I would love a discussion on how to break a /64 prefix given to me by my ISP in to two (or more) /80s within a virtual lab environment. The end goal would be to have my primary lab environment that runs my services w/in the home, and then a secondary "play thing" type lab environment that is entirely virtualized that I have a OPNsense firewall in front of. So if you're inside that virtual environment, the OPNsense firewall would treat everything upstream of it (including my physical lab hardware such as my Jellyfin server) as "internet". I would of course like to run it as dual stack like my main physical lab network is, which means that any subnets in the virtual lab would not be able to function via prefix delegation before the OPNsense firewall gets a /64. So the connection path would look like this (Internet) --> (Modem) --> (Router/Firewall) --> (HomeLab Environment VLAN for VirtualLab) --> (OPNsense) --> ("Toy Land")
If you want to use SLAAC, you *_mustn't_* use a prefix longer than /64. If you have any Android devices on your network, you must support SLAAC. Technically, the IPv6 base standard also stipulates that all network segments mustn't use a prefix longer than /64, and several other standards that build on top of the base IPv6 standard (such as SLAAC) assume this behaviour.

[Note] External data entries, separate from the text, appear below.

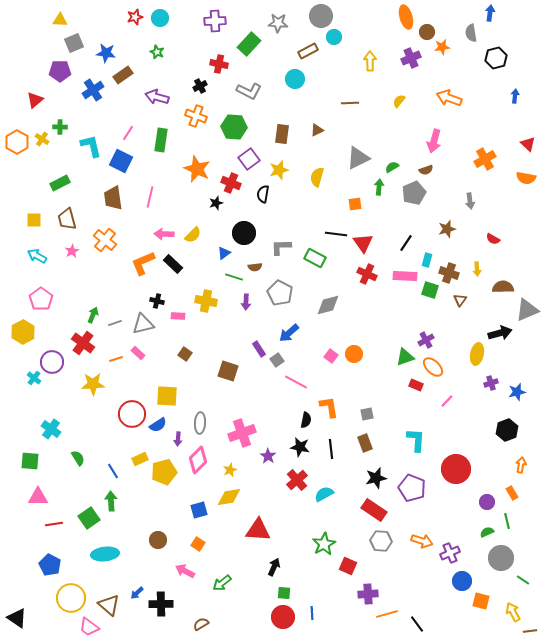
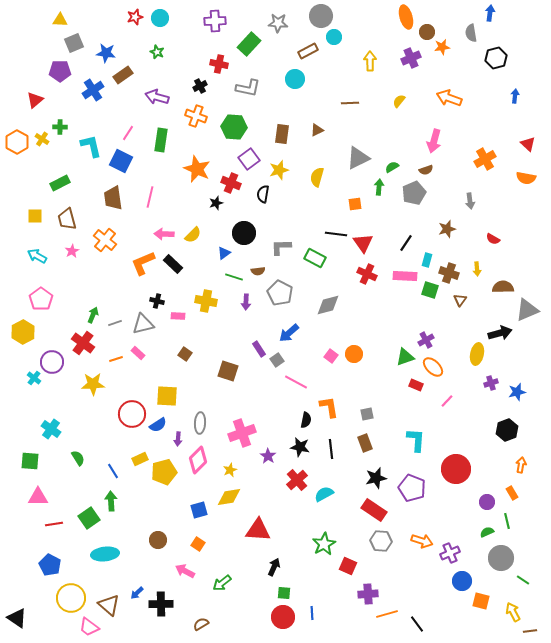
gray L-shape at (249, 91): moved 1 px left, 3 px up; rotated 15 degrees counterclockwise
yellow square at (34, 220): moved 1 px right, 4 px up
brown semicircle at (255, 267): moved 3 px right, 4 px down
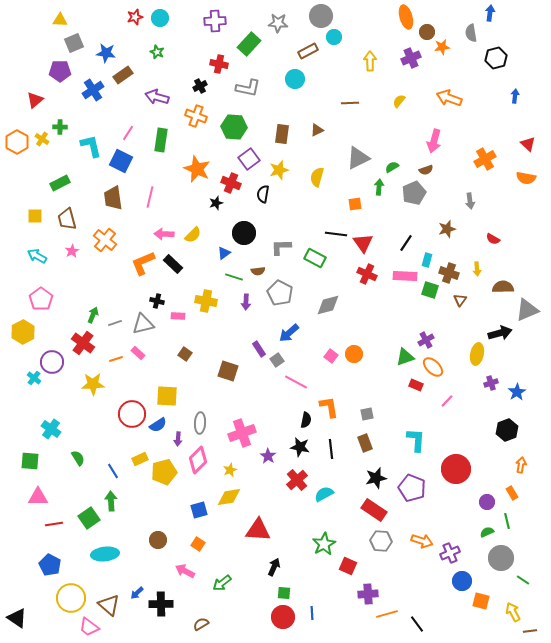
blue star at (517, 392): rotated 18 degrees counterclockwise
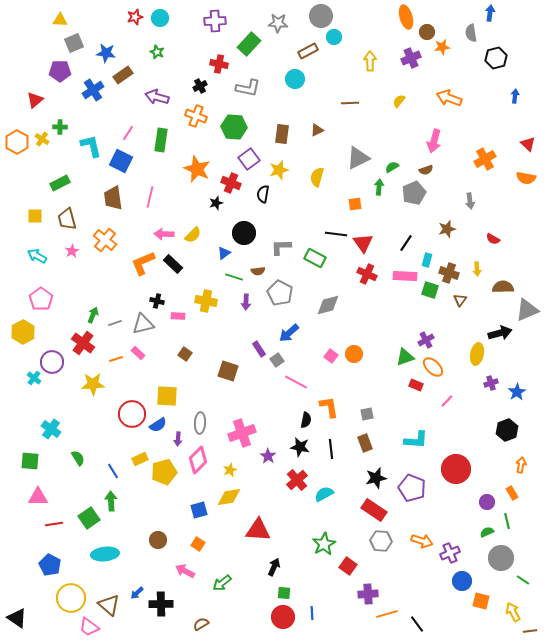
cyan L-shape at (416, 440): rotated 90 degrees clockwise
red square at (348, 566): rotated 12 degrees clockwise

Having said that, if all hosts on your network segment support DHCPv6 and you aren't using any IPv6 features that require a host/interface ID section of at least 64 bits, then you can use e.g. a /80 and have DHCPv6 assign the final 48 bits to make a 128-bit address.

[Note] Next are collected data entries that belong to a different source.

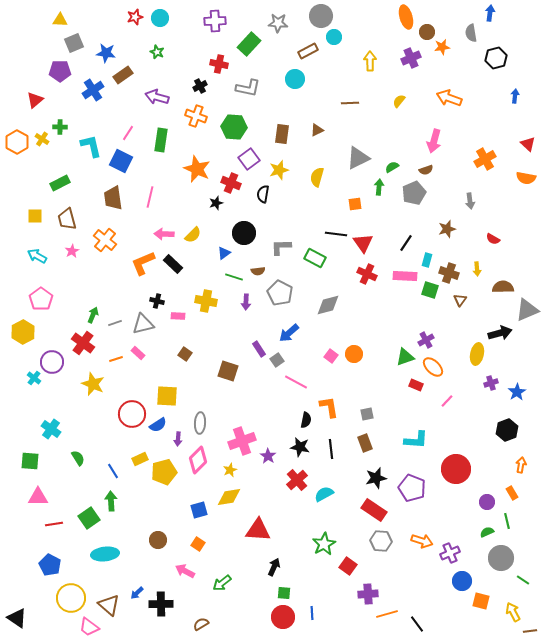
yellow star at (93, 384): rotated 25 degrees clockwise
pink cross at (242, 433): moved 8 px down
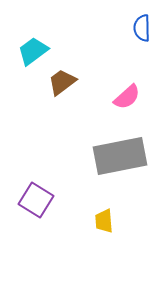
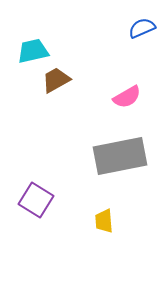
blue semicircle: rotated 68 degrees clockwise
cyan trapezoid: rotated 24 degrees clockwise
brown trapezoid: moved 6 px left, 2 px up; rotated 8 degrees clockwise
pink semicircle: rotated 12 degrees clockwise
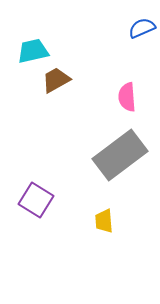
pink semicircle: rotated 116 degrees clockwise
gray rectangle: moved 1 px up; rotated 26 degrees counterclockwise
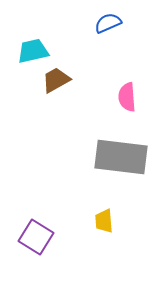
blue semicircle: moved 34 px left, 5 px up
gray rectangle: moved 1 px right, 2 px down; rotated 44 degrees clockwise
purple square: moved 37 px down
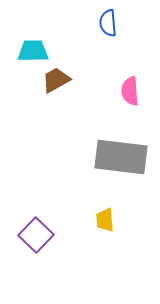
blue semicircle: rotated 72 degrees counterclockwise
cyan trapezoid: rotated 12 degrees clockwise
pink semicircle: moved 3 px right, 6 px up
yellow trapezoid: moved 1 px right, 1 px up
purple square: moved 2 px up; rotated 12 degrees clockwise
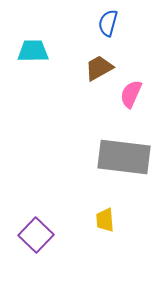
blue semicircle: rotated 20 degrees clockwise
brown trapezoid: moved 43 px right, 12 px up
pink semicircle: moved 1 px right, 3 px down; rotated 28 degrees clockwise
gray rectangle: moved 3 px right
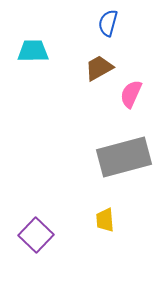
gray rectangle: rotated 22 degrees counterclockwise
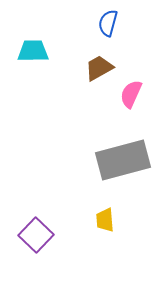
gray rectangle: moved 1 px left, 3 px down
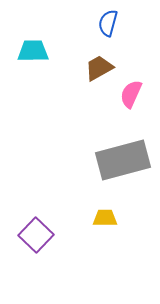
yellow trapezoid: moved 2 px up; rotated 95 degrees clockwise
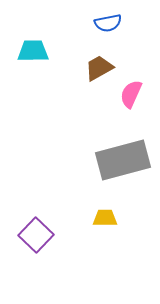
blue semicircle: rotated 116 degrees counterclockwise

The root of your problem is that your ISP *_should not_* just be giving you a /64. If they are in fact doing this, complain to them and tell them to refer to RIPE-690, which defines the best current operating practices for ISPs on how to number their IPv6 networks. They should *_at least_* be giving you a /60, *_hopefully_* be giving you a /56, and *_preferably_* be giving you a /48, though many ISPs reserve /48s for paying business customers, albeit usually unjustifably from a technical perspective; they just do it as an excuse to charge more to people who particularly have a need for the extra 8 bits downstream.
I want to add: It's possible that your ISP is actually reserving a shorter prefix / larger allocation than a /64 for you (e.g. a /56), but has supplied you with a router than only uses the first available /64 within that larger allocation. The router they supply to you may not support the use of additional subnets, in which case you will need to use your own router, e.g. as shown in this video with an OpnSense instance.
Perhaps I didn't make myself clear. My UDMSE is configured to get a /60. I then have several VLANs that each have their own /64. What I want to do is build a virtual network that takes one of those /64s and break it down even further to other VLANs houses within that virtual lab network.
@@travisaugustine7264 You still should avoid creating subnets with prefixes longer than /64 wherever possible. Again, if any devices on your network exclusively use SLAAC, they simply won't work on e.g. a /65.
Your ISP has given you a /60, so you are able to create 2⁴ = 16 subnets of size /64. If you want more than that, you need to talk to your ISP or find a new one. Again, cite RIPE-690 to them, which says /56 ought to be the bare minimum for residential customers. IPv6 address space is plentiful; ISPs should not be short-changing customers like this.
@@JivanPal my ISP is giving me at least a /60 because I have 4 different VLANS that are each getting their own /64 through prefix delegation. I just want to be able to break one of those delegations into something smaller to experiment with DHCPv6 on that specific VLAN
One key takeaway is that the smaller the /number the larger the size of the subnet and vice versa
Openvpn? Thanks Bro
I'm working on the script for the VPN video, OpenVPN included
It is 2024. Nothing should be this complicated. This is literal rocket science. Horrible. Makes me want to ditch computers all together.